EXERCISE DETAILS: Return every line in the entries below where the word "BAFANG" shows up.

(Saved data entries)
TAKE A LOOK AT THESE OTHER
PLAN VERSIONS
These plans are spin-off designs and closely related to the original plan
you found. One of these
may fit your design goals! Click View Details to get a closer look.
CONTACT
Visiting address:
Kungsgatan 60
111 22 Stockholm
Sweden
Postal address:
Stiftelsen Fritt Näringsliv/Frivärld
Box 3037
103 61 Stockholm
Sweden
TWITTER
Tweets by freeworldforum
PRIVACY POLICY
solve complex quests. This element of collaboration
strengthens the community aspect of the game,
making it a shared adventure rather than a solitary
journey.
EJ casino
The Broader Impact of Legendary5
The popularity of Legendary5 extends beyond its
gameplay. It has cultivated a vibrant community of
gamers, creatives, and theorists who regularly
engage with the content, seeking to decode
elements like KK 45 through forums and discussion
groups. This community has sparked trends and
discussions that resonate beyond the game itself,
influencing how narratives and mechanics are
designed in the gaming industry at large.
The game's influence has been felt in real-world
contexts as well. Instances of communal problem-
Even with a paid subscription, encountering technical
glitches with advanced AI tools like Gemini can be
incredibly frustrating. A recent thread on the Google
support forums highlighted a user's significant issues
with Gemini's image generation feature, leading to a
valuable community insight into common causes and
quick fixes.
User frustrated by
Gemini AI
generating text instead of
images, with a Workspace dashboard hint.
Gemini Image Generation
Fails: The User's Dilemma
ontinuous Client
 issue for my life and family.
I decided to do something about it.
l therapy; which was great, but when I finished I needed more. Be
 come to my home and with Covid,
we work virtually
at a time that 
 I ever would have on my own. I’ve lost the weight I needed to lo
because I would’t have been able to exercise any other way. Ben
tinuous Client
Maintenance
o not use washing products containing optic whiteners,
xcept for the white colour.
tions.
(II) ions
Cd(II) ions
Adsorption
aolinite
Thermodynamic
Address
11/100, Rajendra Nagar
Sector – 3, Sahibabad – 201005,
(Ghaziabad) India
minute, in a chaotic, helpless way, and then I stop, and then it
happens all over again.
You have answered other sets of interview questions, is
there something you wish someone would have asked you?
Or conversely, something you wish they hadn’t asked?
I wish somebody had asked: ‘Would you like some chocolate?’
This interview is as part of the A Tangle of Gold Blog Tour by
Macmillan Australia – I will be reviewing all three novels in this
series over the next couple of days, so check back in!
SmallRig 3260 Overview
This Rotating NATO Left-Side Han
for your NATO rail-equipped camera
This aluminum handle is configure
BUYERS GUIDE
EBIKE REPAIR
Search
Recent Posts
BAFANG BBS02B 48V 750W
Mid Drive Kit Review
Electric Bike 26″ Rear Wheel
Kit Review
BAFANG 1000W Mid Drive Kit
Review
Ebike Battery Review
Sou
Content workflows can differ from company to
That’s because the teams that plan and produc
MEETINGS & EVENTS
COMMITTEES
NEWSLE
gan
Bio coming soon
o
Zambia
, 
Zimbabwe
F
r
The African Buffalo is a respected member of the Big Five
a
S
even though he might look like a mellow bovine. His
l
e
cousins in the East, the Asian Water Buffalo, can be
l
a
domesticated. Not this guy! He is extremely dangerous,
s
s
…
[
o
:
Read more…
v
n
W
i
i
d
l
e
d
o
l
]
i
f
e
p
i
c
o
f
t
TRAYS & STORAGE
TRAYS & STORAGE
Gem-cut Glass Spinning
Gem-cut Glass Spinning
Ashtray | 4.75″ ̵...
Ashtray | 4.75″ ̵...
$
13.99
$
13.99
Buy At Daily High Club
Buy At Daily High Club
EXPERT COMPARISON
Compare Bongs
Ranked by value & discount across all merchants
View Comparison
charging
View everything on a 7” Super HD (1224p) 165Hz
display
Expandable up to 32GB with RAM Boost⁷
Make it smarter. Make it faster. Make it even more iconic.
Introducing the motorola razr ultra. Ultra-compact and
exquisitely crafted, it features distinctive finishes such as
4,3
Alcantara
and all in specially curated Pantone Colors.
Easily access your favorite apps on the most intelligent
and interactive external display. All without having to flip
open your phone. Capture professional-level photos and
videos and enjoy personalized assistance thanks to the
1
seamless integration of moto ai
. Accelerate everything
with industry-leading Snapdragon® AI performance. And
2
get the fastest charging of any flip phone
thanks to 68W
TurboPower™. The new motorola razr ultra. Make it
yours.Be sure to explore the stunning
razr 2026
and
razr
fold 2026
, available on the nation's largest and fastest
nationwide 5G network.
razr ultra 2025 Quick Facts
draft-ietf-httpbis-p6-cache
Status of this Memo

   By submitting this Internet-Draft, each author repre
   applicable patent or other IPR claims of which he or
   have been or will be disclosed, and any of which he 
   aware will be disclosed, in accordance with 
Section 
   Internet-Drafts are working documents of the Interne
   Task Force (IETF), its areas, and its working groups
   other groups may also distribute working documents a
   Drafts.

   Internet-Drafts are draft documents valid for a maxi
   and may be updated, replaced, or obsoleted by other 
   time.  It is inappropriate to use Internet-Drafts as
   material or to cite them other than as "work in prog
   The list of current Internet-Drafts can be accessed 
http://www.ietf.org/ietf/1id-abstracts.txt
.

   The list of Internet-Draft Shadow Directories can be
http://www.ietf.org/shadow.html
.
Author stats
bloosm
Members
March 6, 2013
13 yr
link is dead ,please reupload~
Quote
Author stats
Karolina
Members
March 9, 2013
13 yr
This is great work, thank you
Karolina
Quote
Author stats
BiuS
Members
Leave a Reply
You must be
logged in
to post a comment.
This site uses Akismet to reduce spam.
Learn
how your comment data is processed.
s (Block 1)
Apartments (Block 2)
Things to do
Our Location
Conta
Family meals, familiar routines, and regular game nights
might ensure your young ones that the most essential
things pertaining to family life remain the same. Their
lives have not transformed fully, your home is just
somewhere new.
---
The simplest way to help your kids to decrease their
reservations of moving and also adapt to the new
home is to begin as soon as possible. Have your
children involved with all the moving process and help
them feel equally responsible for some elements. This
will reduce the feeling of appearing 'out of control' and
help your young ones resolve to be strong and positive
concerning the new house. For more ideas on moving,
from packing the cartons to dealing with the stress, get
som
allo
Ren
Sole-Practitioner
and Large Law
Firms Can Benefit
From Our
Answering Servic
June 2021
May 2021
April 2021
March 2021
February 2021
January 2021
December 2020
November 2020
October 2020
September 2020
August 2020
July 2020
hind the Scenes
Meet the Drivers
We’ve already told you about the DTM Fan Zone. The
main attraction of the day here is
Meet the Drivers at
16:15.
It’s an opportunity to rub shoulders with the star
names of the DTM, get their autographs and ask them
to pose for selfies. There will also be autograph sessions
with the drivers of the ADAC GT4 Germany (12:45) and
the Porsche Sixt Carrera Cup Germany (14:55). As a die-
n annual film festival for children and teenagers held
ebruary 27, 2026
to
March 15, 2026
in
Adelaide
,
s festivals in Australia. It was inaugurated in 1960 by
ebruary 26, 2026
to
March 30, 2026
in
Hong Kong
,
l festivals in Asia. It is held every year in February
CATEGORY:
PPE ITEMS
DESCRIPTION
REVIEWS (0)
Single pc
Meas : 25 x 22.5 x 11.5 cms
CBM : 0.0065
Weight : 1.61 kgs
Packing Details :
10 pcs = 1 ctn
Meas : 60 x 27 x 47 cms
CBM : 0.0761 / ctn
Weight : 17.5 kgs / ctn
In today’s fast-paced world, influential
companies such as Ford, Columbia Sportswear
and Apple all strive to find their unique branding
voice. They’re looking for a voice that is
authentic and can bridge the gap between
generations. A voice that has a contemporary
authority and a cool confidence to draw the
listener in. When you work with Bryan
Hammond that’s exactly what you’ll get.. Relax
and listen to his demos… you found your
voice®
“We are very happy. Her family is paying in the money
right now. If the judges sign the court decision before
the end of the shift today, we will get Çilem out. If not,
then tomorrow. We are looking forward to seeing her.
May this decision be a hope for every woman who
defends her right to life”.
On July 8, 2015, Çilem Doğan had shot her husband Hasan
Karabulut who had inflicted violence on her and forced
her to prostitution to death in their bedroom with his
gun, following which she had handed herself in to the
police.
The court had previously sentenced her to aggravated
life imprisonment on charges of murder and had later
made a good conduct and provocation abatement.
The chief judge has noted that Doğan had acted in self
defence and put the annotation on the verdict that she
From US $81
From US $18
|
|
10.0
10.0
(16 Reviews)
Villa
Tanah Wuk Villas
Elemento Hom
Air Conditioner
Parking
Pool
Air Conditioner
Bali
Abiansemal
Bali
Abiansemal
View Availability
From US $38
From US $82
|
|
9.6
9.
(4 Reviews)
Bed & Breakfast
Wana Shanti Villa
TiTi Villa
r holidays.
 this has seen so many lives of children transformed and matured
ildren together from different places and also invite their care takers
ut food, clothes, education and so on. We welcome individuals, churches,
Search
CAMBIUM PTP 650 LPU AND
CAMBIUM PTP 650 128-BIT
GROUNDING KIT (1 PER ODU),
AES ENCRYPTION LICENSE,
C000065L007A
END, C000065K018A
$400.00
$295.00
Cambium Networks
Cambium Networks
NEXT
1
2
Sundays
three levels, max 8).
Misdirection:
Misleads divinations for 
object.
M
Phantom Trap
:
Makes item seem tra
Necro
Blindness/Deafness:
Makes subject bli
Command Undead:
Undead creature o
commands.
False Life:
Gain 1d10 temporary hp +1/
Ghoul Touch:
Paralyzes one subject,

SOLUTION BELOW:
BAFANG BBS02B 48V 750W
BAFANG 1000W Mid Drive Kit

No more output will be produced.